Dieu a-t-il évolué entre l’Ancien et le Nouveau Testament ? [Pierrette]

Dieu tel qu’en lui-même n’évolue pas, il est le même, Père, Fils et Saint-Esprit, depuis toujours et pour toujours !

Mais la perception qu’en ont les croyants, elle, évolue. Comme évoluent aussi les relations qu’il entretient avec eux !

Ainsi  l’Ancien Testament relate ces relations tumultueuses entre Dieu et le peuple auquel il a choisi de se révéler et qu’il a libéré de l’esclavage par le don de sa Loi, l’envoi de ses Prophètes et la réflexion de ses Sages. Cet Ancien Testament est resté marqué par les images idolâtres de Dieu qu’il combat pourtant avec force, mais que l’inspiration des auteurs a parfois utilisées pour répondre à la mentalité encore païenne des auditeurs et lecteurs.

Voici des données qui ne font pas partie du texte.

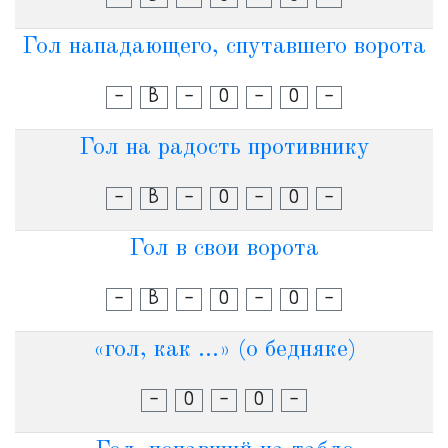
Гол нападающего, спутавшего ворота
-
В
-
О
-
О
-
Гол на радость противнику
-
В
-
О
-
О
-
Гол в свои ворота
-
В
-
О
-
О
-
«гол, как ...» (о бедняке)
-
О
-
О
-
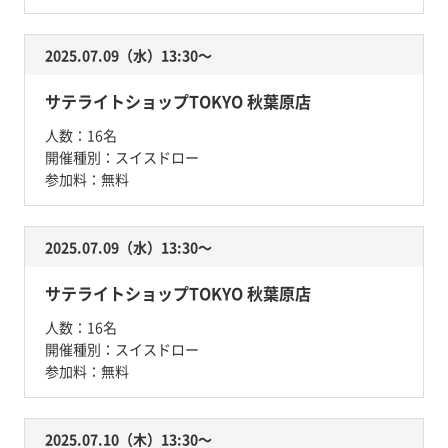
2025.07.09（水）13:30〜
サテライトショップTOKYO 秋葉原店
人数：
16名
開催種別：
スイスドロー
参加料：
無料
2025.07.09（水）13:30〜
サテライトショップTOKYO 秋葉原店
人数：
16名
開催種別：
スイスドロー
参加料：
無料
2025.07.10（木）13:30〜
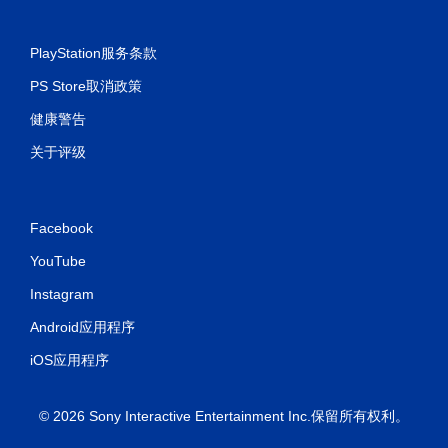
PlayStation服务条款
PS Store取消政策
健康警告
关于评级
Facebook
YouTube
Instagram
Android应用程序
iOS应用程序
© 2026 Sony Interactive Entertainment Inc.保留所有权利。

Comme le montre notamment l’épître aux Romains, cette pédagogie n’avait pas pour but le salut, impossible par notre obéissance à des commandements, par nos propres œuvres, mais elle permettait d’attendre et de reconnaître la manifestation pleine et entière de Dieu en son Fils Jésus-Christ.

Celui-ci a donc bien « accompli la Loi » en ce qu’elle pointait vers lui, « car il n’y a sous le ciel aucun autre nom donné parmi les humains, par lequel nous devions être sauvés » (Actes des Apôtres, ch. 4, v. 12). Tout ce que l’Ancien Testament montrait n’était que la figure du salut pleinement accompli en Jésus-Christ, ce dont le Nouveau Testament témoigne.

Nous avons toujours besoin des deux Testaments : comment sinon pourrions-nous réaliser à quoi nous mènerait une existence détachée du Christ et sous l’emprise du péché que dénoncent la Loi et les Prophètes ? La Bible nous sert de miroir de nos existences perdues, pour nous montrer la grâce du salut qui nous est offert en Jésus.